TAMPA — Joey James Driggers says he tried to stop the flow of diesel fuel into an East Tampa waterway after realizing a storage tank he opened to drain contained more than just water.
But his boss insisted that the contaminant continue to run out, Driggers, 49, said Tuesday in federal court.
"I did know it was not right," Driggers said. "I wish I did disobey him."
Because he didn't and allowed the fuel to continue dumping into a storm drain along 34th Street, a judge sentenced Driggers to 15 months in federal prison. He has 30 days to turn himself in.
Driggers, of Tampa, pleaded guilty in October to illegally discharging a pollutant into a city storm drain.
U.S. District Judge Steven Merryday called it a "hideous abuse of our environment."
"It's a clear example of not giving a damn one way or another what the consequences were," Merryday said.
On Oct. 17, 2006, Driggers worked for Cypress Gulf Development Corp. as a mechanic. Supervisor William Styers told Driggers to place a 2,000-gallon fuel storage tank over the storm drain to empty it, prosecutors said.
Prosecutors said the pollution case was solved because residents in the neighborhood called authorities when they saw Driggers emptying the fuel tank, and a city of Tampa employee who was in the area snapped pictures.

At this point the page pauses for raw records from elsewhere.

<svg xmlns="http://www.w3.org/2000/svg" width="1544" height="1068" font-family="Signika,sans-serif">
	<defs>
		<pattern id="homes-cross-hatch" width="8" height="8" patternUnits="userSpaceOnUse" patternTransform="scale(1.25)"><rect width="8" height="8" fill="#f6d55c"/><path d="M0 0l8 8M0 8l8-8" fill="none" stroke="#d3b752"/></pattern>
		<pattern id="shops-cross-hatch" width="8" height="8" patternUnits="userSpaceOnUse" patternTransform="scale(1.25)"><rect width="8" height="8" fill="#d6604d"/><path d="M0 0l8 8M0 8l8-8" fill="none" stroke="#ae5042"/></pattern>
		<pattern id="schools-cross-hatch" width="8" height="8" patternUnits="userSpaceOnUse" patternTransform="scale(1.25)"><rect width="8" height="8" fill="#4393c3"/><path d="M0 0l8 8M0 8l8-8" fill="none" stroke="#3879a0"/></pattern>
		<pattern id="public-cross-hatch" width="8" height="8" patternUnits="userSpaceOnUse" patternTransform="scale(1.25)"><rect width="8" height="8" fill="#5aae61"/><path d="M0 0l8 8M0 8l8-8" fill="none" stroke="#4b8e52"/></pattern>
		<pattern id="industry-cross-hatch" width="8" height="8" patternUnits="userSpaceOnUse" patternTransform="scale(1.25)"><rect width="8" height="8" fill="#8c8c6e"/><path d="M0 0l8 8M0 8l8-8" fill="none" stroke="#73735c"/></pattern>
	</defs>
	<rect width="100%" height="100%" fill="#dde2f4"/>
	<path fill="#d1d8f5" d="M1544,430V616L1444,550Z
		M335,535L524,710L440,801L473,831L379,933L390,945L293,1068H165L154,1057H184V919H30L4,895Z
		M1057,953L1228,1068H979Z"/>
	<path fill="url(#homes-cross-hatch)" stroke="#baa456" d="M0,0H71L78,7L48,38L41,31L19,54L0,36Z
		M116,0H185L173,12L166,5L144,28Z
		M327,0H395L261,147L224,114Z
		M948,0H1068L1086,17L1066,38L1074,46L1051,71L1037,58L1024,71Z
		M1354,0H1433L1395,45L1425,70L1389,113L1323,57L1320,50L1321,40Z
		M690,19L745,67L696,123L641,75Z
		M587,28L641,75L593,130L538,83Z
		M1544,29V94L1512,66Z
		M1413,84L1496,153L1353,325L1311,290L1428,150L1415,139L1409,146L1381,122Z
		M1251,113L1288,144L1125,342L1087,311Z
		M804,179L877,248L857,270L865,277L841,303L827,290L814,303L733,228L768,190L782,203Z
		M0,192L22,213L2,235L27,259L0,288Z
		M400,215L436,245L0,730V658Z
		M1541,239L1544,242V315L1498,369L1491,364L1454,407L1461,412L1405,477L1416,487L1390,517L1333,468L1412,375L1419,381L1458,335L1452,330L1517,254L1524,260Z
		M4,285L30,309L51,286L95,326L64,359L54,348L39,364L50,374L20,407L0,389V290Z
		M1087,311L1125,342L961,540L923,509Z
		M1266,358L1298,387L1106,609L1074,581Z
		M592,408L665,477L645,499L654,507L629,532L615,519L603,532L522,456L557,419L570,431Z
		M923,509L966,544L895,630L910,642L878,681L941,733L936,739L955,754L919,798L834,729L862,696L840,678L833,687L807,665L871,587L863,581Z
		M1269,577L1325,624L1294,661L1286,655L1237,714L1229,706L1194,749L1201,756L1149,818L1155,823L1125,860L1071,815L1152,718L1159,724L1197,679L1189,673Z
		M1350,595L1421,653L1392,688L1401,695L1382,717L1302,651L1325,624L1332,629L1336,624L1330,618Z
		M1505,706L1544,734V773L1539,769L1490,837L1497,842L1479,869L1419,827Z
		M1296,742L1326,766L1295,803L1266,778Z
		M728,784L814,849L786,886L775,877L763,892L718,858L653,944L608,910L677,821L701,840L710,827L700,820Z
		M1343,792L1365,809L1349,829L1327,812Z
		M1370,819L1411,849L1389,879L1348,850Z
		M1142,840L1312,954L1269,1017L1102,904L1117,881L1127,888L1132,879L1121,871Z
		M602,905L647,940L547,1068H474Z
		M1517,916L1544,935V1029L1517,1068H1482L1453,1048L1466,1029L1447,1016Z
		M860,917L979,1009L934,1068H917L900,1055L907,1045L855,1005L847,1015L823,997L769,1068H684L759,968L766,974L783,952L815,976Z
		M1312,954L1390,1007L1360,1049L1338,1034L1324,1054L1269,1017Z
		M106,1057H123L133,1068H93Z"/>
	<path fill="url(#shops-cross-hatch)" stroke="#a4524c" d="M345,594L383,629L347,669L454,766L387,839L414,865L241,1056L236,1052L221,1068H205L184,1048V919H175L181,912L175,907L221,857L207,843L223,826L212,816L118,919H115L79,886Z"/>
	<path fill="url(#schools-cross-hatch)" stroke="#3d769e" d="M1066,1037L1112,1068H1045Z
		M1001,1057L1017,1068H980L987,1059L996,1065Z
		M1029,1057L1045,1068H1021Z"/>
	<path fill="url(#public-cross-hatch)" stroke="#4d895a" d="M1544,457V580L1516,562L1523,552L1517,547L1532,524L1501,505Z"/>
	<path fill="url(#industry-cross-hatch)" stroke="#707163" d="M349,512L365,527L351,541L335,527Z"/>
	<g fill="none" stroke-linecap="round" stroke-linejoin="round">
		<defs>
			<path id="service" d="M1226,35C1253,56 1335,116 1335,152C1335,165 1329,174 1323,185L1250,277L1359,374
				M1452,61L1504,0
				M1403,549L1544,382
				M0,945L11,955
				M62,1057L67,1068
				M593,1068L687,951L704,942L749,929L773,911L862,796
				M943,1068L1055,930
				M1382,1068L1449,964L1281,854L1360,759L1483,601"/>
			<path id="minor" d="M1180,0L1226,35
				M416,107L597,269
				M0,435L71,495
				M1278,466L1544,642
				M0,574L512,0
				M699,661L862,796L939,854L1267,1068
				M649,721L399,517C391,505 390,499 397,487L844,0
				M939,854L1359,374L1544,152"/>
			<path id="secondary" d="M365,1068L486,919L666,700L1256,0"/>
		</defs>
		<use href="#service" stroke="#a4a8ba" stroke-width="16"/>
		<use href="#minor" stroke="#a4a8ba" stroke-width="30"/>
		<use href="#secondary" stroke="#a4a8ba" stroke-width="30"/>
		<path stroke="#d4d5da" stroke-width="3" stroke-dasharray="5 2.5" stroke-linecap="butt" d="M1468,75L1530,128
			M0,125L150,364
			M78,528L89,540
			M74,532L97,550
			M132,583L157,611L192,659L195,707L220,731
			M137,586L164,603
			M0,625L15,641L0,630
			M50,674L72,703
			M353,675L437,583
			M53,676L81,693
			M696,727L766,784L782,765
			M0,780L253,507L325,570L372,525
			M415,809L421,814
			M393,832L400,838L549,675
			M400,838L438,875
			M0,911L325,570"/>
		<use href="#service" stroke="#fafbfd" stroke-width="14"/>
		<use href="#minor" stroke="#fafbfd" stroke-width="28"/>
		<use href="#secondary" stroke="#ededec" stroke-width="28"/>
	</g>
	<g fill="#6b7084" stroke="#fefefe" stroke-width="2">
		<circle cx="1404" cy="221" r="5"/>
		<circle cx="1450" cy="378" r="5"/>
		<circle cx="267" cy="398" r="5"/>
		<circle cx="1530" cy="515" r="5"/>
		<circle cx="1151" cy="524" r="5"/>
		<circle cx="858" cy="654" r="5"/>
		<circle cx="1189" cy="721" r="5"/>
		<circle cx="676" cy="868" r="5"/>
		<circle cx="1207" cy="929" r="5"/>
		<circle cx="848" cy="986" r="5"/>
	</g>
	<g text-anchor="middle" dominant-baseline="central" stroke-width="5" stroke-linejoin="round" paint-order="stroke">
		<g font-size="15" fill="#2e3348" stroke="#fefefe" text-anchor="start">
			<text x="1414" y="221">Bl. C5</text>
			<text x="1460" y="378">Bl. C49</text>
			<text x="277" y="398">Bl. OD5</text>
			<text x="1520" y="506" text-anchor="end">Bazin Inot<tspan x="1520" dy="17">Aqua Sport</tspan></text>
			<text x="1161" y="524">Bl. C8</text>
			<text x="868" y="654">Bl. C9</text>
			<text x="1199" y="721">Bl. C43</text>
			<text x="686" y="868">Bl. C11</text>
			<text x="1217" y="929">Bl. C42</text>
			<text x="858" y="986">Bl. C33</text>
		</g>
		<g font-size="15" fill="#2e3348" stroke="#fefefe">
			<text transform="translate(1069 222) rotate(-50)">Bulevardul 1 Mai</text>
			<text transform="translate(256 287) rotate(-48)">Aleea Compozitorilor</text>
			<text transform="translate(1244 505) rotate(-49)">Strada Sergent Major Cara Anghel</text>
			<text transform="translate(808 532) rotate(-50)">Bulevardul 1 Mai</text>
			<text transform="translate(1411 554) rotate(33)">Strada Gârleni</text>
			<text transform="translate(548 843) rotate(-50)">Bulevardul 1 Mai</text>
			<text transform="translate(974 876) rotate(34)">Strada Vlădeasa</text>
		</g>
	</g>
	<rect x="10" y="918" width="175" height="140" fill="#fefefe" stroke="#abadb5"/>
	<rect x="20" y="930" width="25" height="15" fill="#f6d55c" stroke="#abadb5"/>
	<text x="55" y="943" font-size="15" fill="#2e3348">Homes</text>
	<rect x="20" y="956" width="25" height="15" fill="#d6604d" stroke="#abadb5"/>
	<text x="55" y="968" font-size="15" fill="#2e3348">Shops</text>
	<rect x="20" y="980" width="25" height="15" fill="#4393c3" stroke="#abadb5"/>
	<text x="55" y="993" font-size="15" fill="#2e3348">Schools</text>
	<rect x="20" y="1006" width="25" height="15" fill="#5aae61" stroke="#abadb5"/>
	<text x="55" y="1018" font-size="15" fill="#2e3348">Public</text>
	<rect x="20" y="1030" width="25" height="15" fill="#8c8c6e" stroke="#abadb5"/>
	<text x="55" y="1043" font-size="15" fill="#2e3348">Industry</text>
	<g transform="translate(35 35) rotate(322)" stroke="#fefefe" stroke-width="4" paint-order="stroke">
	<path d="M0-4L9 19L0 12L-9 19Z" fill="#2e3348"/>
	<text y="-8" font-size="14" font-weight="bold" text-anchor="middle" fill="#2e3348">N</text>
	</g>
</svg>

Styers pleaded guilty in December to a federal misdemeanor for illegally discharging a pollutant and received a sentence of one year of probation, 200 hours of community service and a $2,500 fine.
A. Fitzgerald Hall, Driggers' public defender, asked for a similar sentence. Hall said Driggers was simply following orders from his boss, like any good employee.
Before Driggers worked for Cypress Gulf Development Corp., he owned his own mechanic shop for 15 years.
"He was no stranger to fuels," said Assistant U.S. Attorney Cherie Krigsman, who requested prison time instead of probation.
She also objected to a request for leniency toward Driggers by labeling him as a minor participant. Krigsman explained that when the U.S. Attorney's Office offered Styers a plea deal, Driggers wasn't cooperating or giving investigators information.
She also said that Styers had no criminal record, which allowed for a different calculation of a sentence for Driggers. He has several criminal convictions on charges that included grand theft and dealing in stolen property.
Prosecutors estimated that 150 to 200 gallons of diesel fuel may have emptied into the 34th Street drain for about 20 to 25 minutes. The open ditches flow into the McKay Bay Preserve, part of the Tampa Bay National Estuary.
Cypress Gulf Development Corp. hired a crew to clean up the spill the next day for about $21,000.
The company also pleaded guilty to discharging a pollutant and was ordered to pay a $5,000 fine. Cypress Gulf also paid a $10,000 fine to the Florida Department of Environmental Protection and a $3,000 fine to the Coast Guard.